Why a Well-Designed Souvenir Tells a Better Story Than a Brochure
- Rinleiya Ramsan

- 4 days ago
- 3 min read

A museum brochure explains. A well-designed souvenir communicates.
Both are meant to extend the museum experience beyond the visit, but they function differently. A brochure delivers information. It presents timelines, descriptions, and historical context in a structured format. Its purpose is clarity. It helps the visitor understand what they have seen. However, its role remains informational. Once read, it often becomes something that is stored away and rarely revisited.
A souvenir can function in another way. Instead of explaining through text, it translates the museum’s ideas into physical form. Its material, structure, and visual language can reflect the institution’s identity. It becomes an object that carries meaning through its presence. When designed with intention, a souvenir allows the museum’s ideas to exist outside the exhibition space. This became evident during my visit to the Le Corbusier Centre in Chandigarh. The museum presents the legacy of one of the most influential modernist architects, whose planning principles shaped the city itself. It represents an important chapter in India’s architectural and urban history. The exhibitions communicate Le Corbusier’s systems of proportion, spatial order, and urban planning with clarity. However, this continuity did not extend to the souvenir shop.
The store appeared under-maintained and lacked curatorial direction. The objects available were generic and disconnected from the museum’s intellectual foundation. Keychains, fridge magnets, and standard printed merchandise were present, but none reflected Le Corbusier’s architectural language or planning logic. There was no object that translated his ideas into a meaningful physical form. The shop existed as a retail space, but not as part of the museum’s narrative.
This condition is not limited to a single institution. Across many museums in India, souvenir shops function as retail corners rather than as extensions of the curatorial experience. They offer familiar memorabilia, but rarely provide objects that reflect the museum’s archive, ideas, or identity. As a result, similar merchandise appears across very different cultural sites. These objects mark the visit, but they do not communicate what makes the museum distinct.

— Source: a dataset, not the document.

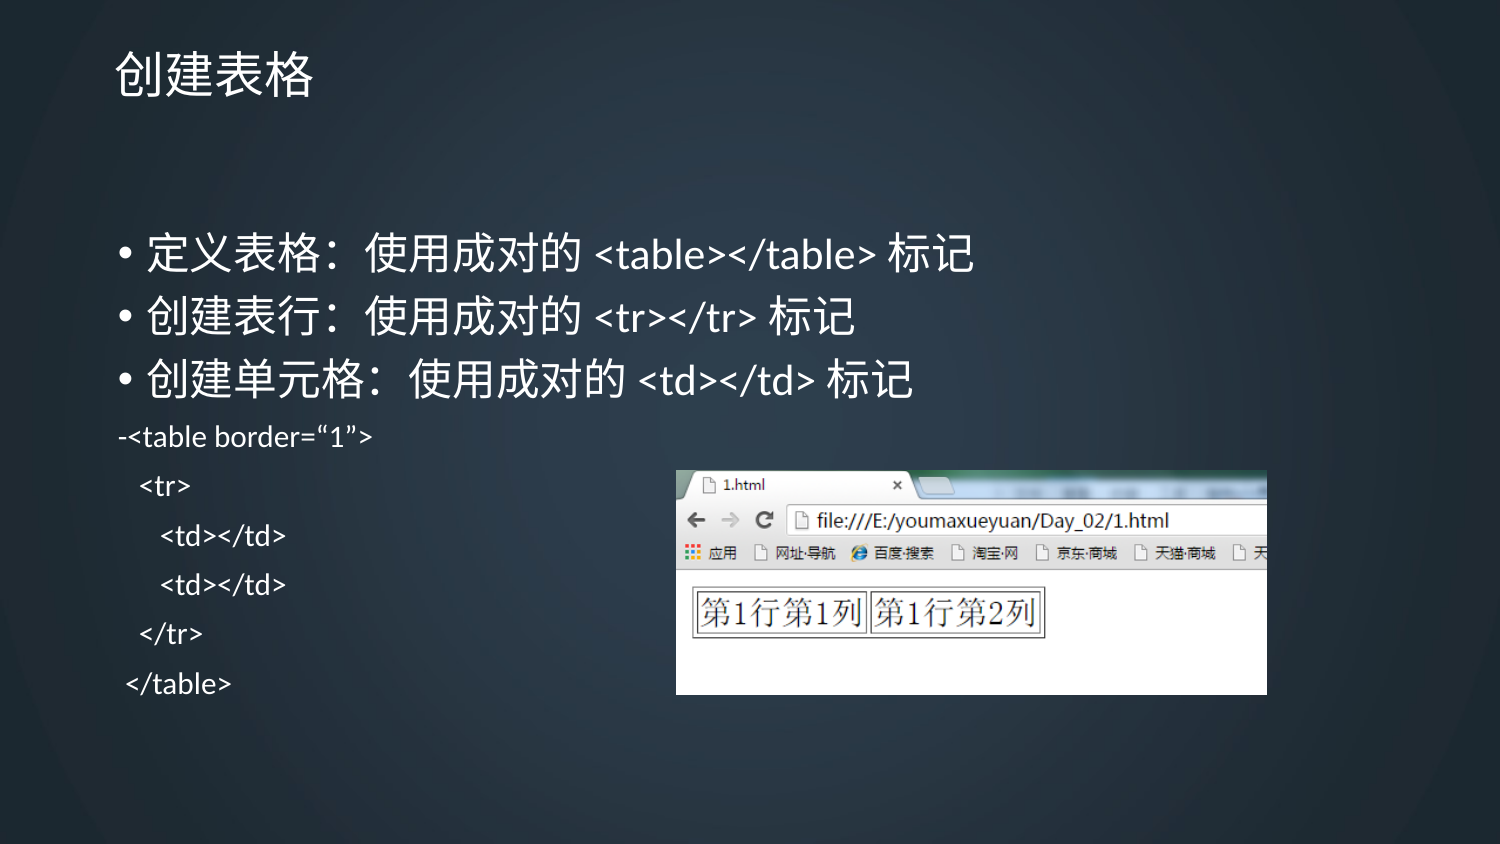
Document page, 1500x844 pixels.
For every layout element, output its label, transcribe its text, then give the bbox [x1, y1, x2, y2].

In this situation, the brochure often performs its role more effectively. It communicates the museum’s ideas directly. It explains the exhibits and their context with precision. It ensures the narrative remains accessible. However, its lifespan is limited. It exists primarily as documentation rather than as something that remains active in the visitor’s daily life.
A well-designed souvenir can do more. It transforms the museum’s ideas into an object that continues to exist beyond the visit. It remains visible. It becomes part of the visitor’s personal environment. Through this continued presence, it keeps the memory of the museum active in a way printed information cannot.The difference lies in how each medium operates. A brochure communicates through explanation. A souvenir communicates through form. One describes the museum. The other allows it to remain present.
In many international museums, souvenirs are developed as part of the curatorial strategy. Their forms are derived from archival material, architectural systems, or visual principles unique to the institution. These objects are not generic merchandise. They are directly connected to the museum’s identity and ideas. When this connection is missing, the souvenir loses its purpose. It becomes interchangeable and detached from meaning. The museum’s ideas remain confined to the exhibition space, and the opportunity to extend its narrative is lost.
A brochure preserves information. A well-designed souvenir preserves the experience.
It allows the museum’s story to continue, not as something that is only remembered, but as something that remains part of everyday life.